DATA FOR PROCESSING START

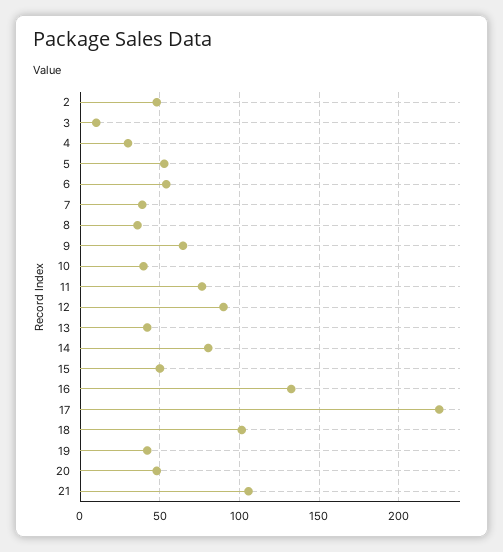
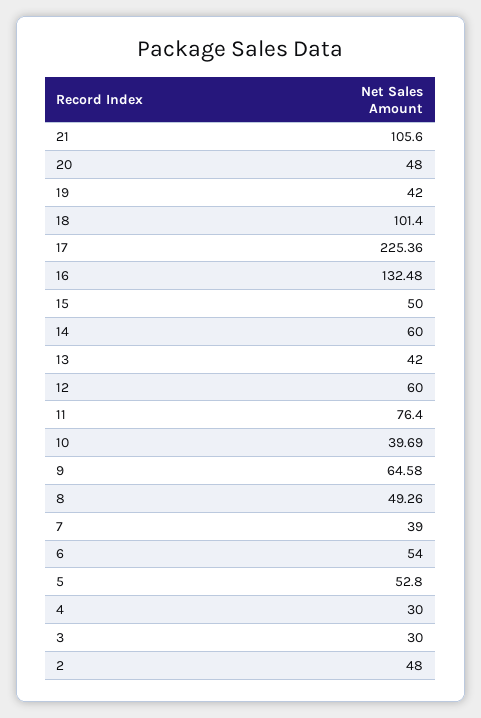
  {
    "2": 48,
-   "3": 10,
+   "3": 30,
    "4": 30,
    "5": 52.8,
    "6": 54,
    "7": 39,
-   "8": 35,
+   "8": 49.26,
    "9": 64.58,
    "10": 39.69,
    "11": 76.4,
-   "12": 90,
+   "12": 60,
    "13": 42,
-   "14": 80,
+   "14": 60,
    "15": 50,
    "16": 132.48,
    "17": 225.36,
    "18": 101.4,
    "19": 42,
    "20": 48,
    "21": 105.6
  }

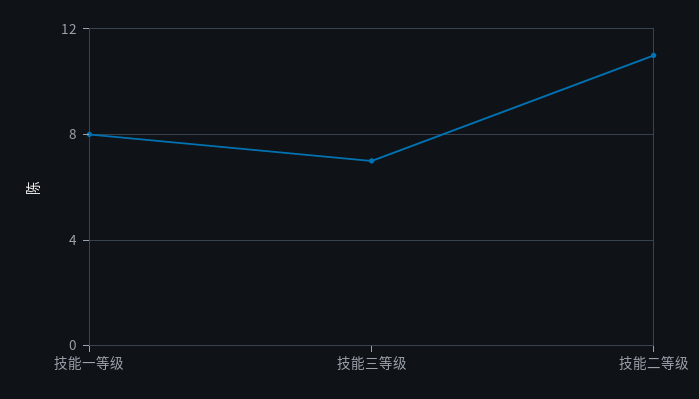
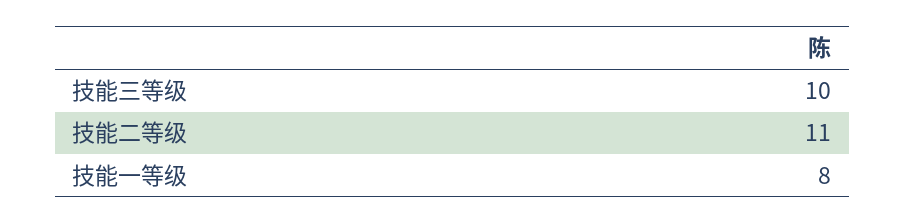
  {
    "技能一等级": 8,
-   "技能三等级": 7,
+   "技能三等级": 10,
    "技能二等级": 11
  }

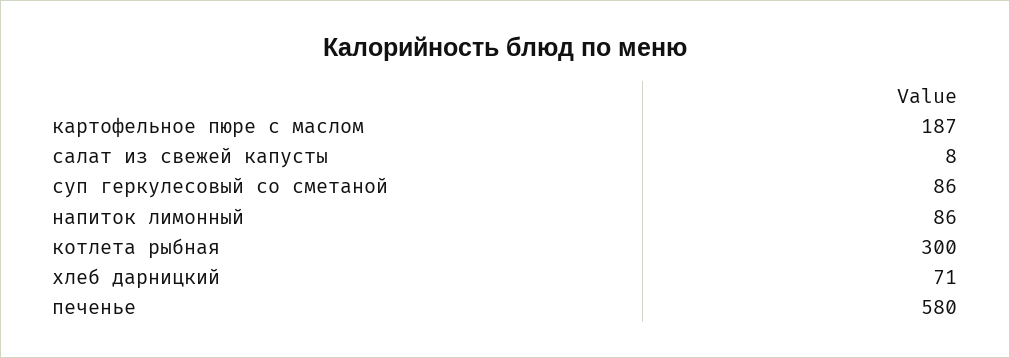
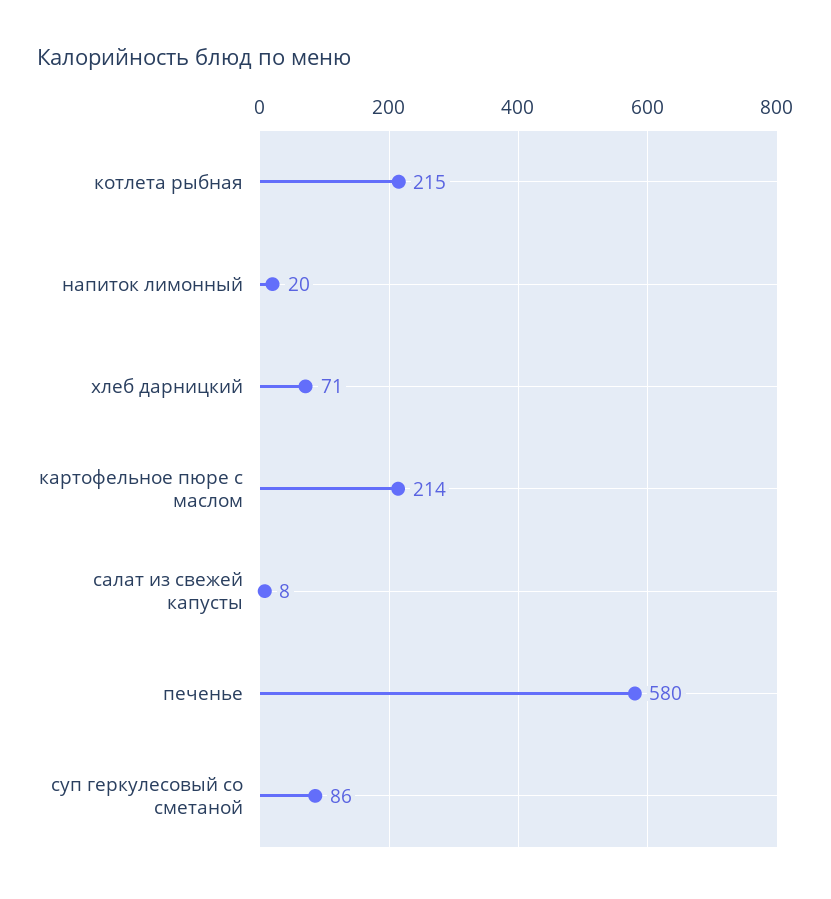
  {
-   "картофельное пюре с маслом": 187,
+   "картофельное пюре с маслом": 214,
    "салат из свежей капусты": 8,
    "суп геркулесовый со сметаной": 86,
-   "напиток лимонный": 86,
+   "напиток лимонный": 20,
-   "котлета рыбная": 300,
+   "котлета рыбная": 215,
    "хлеб дарницкий": 71,
    "печенье": 580
  }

DATA FOR PROCESSING END

Return each line of the data that contains the string "пюре".

-   "картофельное пюре с маслом": 187,
+   "картофельное пюре с маслом": 214,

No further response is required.